Just in case one decides to, however, I’m all for having the most powerful tools and complete information possible.
Thats been the case time and again, how many disruptions from the tech bros came to industries that had been stagnant or moving at a snails pace when it came to adopting new technology (esp to lock into more expensive legacy systems).
Most of those industries disrupted could have been secured by the players in those markets instead the allowed a disruptor to appear unchallenged.
Remember the market is not as rational as some might think, you start filling gaps and people often won’t ask about the fallout and many of these services did have people warning against these things.
We are for the most part, in a nation that lets you do whatever you want until the effects have hit people, this is even more a thing if you are a business. I don’t know an easy answer, in some of these cases, old gaurd needed a smack, in others a more controlled entry may have been better. As of now “controlled” is jut about the size of ones cash pile.
Cue the ethical corporations discussion…
I mean AI is already generating lots of bullshit ‘reports’. Like you know, stuff that reports ‘news’ with zero skill. It’s glorified copy-pasting really.
If you think about how much language is rote, in like law and etc. Makes a lot of sense to use AI to auto generate it. But it’s not intelligence. It’s just creating a linguistic assembly line. And just like in a factory, it will require human review to for quality control.

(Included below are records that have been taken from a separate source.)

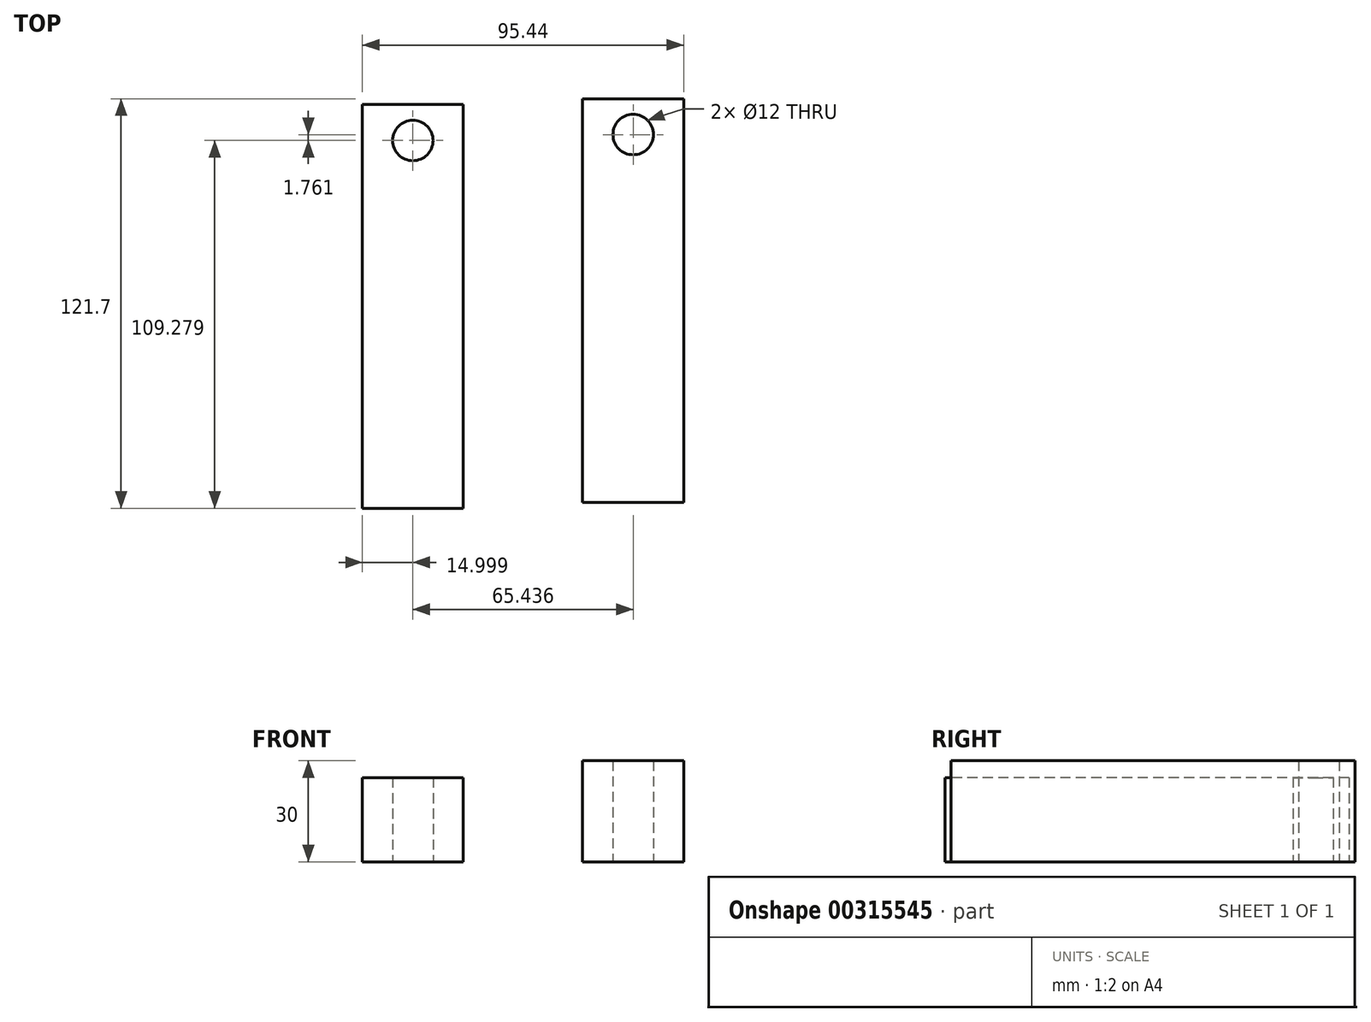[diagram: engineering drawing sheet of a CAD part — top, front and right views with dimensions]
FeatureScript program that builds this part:
annotation { "Feature Type Name" : "Feature", "Feature Type Description" : "" }
export const myFeature = defineFeature(function(context is Context, id is Id, definition is map)
    precondition{}
    {
        {
            var Q0;
            Q0=qCreatedBy(makeId("Top.planeOp"),FACE);
            var sketch = newSketch(context, id + "F0", { "sketchPlane" : qUnion([Q0])});
            skLineSegment(sketch, "E0.bottom", {"start": v(-28.07, 58.25) * mm, "end": v(-58.07, 58.25) * mm});
            skLineSegment(sketch, "E0.top", {"start": v(-28.07, -61.75) * mm, "end": v(-58.07, -61.75) * mm});
            skLineSegment(sketch, "E0.left", {"start": v(-28.07, 58.25) * mm, "end": v(-28.07, -61.75) * mm});
            skLineSegment(sketch, "E0.right", {"start": v(-58.07, 58.25) * mm, "end": v(-58.07, -61.75) * mm});
            skLineSegment(sketch, "E1", {"start": v(-43.07, -61.75) * mm, "end": v(-43.07, 58.25) * mm, "construction": true});
            skLineSegment(sketch, "E2", {"start": v(-58.07, 47.53) * mm, "end": v(-28.07, 47.53) * mm, "construction": true});
            skCircle(sketch, "E3", {"center": v(-43.07, 47.53) * mm, "radius": 6 * mm});
            skSolve(sketch);
        }
        {
            var Q0;
            Q0 = qSketchRegion(id + "F0", true);
            extrude(context, id + "F1", {"entities" : qUnion([Q0]), "depth" : 25 * mm});
        }
        {
            var Q0;
            Q0=qCreatedBy(makeId("Top.planeOp"),FACE);
            var sketch = newSketch(context, id + "F2", { "sketchPlane" : qUnion([Q0])});
            skLineSegment(sketch, "E4.bottom", {"start": v(37.37, 59.95) * mm, "end": v(7.37, 59.95) * mm});
            skLineSegment(sketch, "E4.top", {"start": v(37.37, -60.05) * mm, "end": v(7.37, -60.05) * mm});
            skLineSegment(sketch, "E4.left", {"start": v(37.37, 59.95) * mm, "end": v(37.37, -60.05) * mm});
            skLineSegment(sketch, "E4.right", {"start": v(7.37, 59.95) * mm, "end": v(7.37, -60.05) * mm});
            skLineSegment(sketch, "E5", {"start": v(22.37, 59.95) * mm, "end": v(22.37, -60.05) * mm, "construction": true});
            skLineSegment(sketch, "E6", {"start": v(37.37, 49.29) * mm, "end": v(7.37, 49.29) * mm, "construction": true});
            skCircle(sketch, "E7", {"center": v(22.37, 49.29) * mm, "radius": 6 * mm});
            skSolve(sketch);
        }
        {
            var Q0;
            Q0=makeQuery(id+"F2.imprint","IMPRINT",FACE,{"disambiguationData":[TD([[makeQuery(id+"F2.imprint","IMPRINT",EDGE,{"derivedFrom":sQuery(id+"F2.wireOp",EDGE,"E4.bottom")}),1.0]])]});
            var Q1;
            Q1=sQuery(id+"F2.wireOp",EDGE,"E7");
            extrude(context, id + "F3", {"entities" : qUnion([Q0]), "surfaceEntities" : qUnion([Q1]), "depth" : 30 * mm});
        }
    });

The thing is - and what’s also annoying me about the article - AI experts and computational linguistics know this. It’s just the laypeople that end up using (or promoting) these tools now that they’re public that don’t know what they’re talking about and project intelligence onto AI that isn’t there. The real hallucination problem isn’t with deep learning, it’s with the users.
The article really isn’t about the hallucinations though. It’s about the impact of AI. its in the second half of the article.

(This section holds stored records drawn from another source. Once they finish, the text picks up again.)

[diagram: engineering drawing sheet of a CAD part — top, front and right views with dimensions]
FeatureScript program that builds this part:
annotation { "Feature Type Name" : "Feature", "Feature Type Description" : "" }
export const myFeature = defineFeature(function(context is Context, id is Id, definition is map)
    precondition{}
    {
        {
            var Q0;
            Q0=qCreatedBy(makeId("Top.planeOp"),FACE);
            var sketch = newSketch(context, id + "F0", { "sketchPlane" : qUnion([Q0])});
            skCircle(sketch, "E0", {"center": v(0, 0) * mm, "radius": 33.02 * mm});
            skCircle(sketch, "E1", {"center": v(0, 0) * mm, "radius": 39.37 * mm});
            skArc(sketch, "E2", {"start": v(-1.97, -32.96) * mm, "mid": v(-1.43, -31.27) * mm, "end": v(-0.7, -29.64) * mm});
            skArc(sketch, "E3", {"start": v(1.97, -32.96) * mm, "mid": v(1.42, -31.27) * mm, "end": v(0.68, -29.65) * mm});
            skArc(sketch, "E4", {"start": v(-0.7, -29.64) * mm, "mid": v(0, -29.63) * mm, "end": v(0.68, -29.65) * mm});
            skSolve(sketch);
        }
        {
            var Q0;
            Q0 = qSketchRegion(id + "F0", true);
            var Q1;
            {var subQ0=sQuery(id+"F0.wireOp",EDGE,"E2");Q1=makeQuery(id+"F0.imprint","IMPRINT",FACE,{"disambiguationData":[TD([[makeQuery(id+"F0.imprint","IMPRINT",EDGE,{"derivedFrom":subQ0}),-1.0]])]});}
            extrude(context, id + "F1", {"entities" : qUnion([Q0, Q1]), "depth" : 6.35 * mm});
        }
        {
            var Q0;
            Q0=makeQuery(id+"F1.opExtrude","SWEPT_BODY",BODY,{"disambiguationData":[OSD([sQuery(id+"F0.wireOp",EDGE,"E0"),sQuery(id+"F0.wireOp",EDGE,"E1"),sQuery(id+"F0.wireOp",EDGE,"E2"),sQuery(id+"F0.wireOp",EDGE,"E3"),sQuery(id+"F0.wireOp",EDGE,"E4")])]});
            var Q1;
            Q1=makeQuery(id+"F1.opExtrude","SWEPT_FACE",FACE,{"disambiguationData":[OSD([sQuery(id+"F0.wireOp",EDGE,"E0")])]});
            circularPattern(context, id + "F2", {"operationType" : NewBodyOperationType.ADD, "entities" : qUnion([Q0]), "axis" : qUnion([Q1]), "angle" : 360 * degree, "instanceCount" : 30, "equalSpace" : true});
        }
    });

Spot on. I work on AI and just tell people “Don’t worry, we’re not anywhere close to terminator or skynet or anything remotely close to that yet” I don’t know anyone that I work with that wouldn’t roll their eyes at most of these “articles” you’re talking about. It’s frustrating reading some of that crap lol.
This is the curation effect: generate lots of chaff, and have humans search for the wheat. Thing is, someone’s already gotten in deep shit for trying to use deep learning for legal filings.
It drives me nuts about how often I see the comments section of an article have one smartass pasting the GPT summary of that article. The quality of that content is comparable to the “reply girl” shit from 10 years ago.
I think it can be useful. I have used it myself, even before chatgpt was there and it was just gpt 3. For example I take a picture, OCR it and then look for mistakes with gpt because it’s better than a spell check. I’ve used it to write code in a language I wasn’t familiar with and having seen the names of the commands needed I could fix it to do what I wanted. I’ve also used it for some inspiration, which I could also have done with an online search. The concept just blew up and people were overstating what it can do, but I think now a lot of people know the limitations.
What I hate most about it is people are doing a very poorly at checking their own information intake for accuracy and misinformation already, this comes at one of the worst time to make things go south.